Now, GHC may try to apply an "optimisation" and (accidentally?) introduce sharing. That would be a compiler bug, in my opinion. In fact, it would be a terrible blow to Haskell's future as a practical language, because we really need fine-grained control over sharing. So I really hope that Edward is wrong about this.
Tom
On Mon, Nov 07, 2016 at 12:56:02PM -0800, Edward Z. Yang wrote:
It's not guaranteed. Unfortunately there aren't really good ways to avoid sharing; the general advice is to convert values into functions, and apply them at the use site where sharing is OK.

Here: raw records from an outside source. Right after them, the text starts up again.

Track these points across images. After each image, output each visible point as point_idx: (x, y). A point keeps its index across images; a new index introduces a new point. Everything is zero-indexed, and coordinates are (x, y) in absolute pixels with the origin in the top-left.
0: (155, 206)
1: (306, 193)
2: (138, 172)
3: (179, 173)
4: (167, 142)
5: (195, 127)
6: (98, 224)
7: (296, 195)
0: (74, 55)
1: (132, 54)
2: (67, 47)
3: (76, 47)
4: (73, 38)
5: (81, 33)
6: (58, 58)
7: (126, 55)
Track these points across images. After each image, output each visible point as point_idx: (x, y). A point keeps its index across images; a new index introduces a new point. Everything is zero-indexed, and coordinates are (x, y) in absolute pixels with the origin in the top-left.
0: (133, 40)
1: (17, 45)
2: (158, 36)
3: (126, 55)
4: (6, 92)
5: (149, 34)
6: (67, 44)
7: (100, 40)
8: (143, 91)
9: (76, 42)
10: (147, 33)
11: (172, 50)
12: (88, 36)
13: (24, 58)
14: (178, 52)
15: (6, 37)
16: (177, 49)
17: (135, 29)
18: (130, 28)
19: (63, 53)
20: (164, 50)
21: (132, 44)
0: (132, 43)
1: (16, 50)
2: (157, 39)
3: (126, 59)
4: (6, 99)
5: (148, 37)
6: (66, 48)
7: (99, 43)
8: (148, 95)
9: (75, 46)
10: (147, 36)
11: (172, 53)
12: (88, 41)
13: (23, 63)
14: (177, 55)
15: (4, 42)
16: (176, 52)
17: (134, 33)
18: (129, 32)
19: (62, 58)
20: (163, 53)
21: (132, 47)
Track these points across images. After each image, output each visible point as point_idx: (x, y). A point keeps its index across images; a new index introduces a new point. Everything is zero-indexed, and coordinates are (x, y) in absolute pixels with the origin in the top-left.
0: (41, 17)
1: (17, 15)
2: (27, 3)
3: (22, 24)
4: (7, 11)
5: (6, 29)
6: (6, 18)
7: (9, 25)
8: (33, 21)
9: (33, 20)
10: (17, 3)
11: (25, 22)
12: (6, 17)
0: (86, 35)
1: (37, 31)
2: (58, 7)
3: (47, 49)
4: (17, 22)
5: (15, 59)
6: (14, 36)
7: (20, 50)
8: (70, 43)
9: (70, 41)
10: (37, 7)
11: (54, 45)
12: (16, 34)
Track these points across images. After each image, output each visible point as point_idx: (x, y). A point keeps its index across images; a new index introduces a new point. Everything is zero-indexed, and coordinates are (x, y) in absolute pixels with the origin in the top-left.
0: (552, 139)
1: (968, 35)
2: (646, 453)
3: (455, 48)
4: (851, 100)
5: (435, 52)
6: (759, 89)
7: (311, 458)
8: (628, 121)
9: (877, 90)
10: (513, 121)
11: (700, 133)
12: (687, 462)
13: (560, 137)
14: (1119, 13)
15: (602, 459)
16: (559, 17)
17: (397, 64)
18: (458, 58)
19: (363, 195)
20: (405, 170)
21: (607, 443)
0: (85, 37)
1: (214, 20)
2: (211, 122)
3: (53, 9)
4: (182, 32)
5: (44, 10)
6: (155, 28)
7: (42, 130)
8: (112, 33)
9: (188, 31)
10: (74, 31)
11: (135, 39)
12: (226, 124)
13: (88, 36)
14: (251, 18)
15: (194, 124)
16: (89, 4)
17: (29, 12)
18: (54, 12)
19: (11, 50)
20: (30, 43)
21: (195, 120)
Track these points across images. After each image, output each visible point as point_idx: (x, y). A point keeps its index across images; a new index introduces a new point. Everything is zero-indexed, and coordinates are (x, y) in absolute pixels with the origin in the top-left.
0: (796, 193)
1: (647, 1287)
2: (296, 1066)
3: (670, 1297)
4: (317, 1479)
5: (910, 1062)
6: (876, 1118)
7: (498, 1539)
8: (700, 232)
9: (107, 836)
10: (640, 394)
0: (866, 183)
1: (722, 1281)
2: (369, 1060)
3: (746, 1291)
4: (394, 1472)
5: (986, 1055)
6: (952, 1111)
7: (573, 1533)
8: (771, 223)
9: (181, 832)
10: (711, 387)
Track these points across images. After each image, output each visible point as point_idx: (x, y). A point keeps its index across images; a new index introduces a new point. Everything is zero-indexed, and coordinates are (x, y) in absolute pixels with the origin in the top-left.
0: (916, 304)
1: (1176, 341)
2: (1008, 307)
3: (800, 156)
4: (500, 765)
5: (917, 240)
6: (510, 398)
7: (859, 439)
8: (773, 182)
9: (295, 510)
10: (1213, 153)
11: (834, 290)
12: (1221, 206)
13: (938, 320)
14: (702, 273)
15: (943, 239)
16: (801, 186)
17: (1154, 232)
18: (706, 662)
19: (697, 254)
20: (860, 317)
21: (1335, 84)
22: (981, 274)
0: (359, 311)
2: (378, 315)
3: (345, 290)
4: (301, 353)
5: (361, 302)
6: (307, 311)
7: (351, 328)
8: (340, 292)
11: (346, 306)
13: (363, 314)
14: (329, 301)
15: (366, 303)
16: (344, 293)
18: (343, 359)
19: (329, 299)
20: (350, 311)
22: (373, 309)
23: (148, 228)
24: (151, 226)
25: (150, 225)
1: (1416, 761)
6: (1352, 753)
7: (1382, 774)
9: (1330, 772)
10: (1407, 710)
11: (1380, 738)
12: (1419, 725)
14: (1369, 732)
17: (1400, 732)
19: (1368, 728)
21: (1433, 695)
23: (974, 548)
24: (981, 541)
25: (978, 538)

Unrelatedly, in your sample code, dropping 1000000000 entries is not a good way to build a splittable RNG. Check out http://publications.lib.chalmers.se/records/fulltext/183348/local_183348.pdf and also its related work for some bettera pproaches.
Edward
Excerpts from Michael Roth's message of 2016-11-07 20:56:54 +0100:
Hello! A short question, given:
data Seed = ... data Value = ...
someGenerator :: Seed -> [Value]
createTwo :: Seed -> ([Value], [Value]) createTwo s = (as, bs) where as = someGenerator s bs = drop 1000000000 (someGenerator s)
Is it guaranteed that 'someGenerator s' is created twice and not shared between 'as' and 'bs'? Is this by language design? Are there any GHC options that change the behaviour?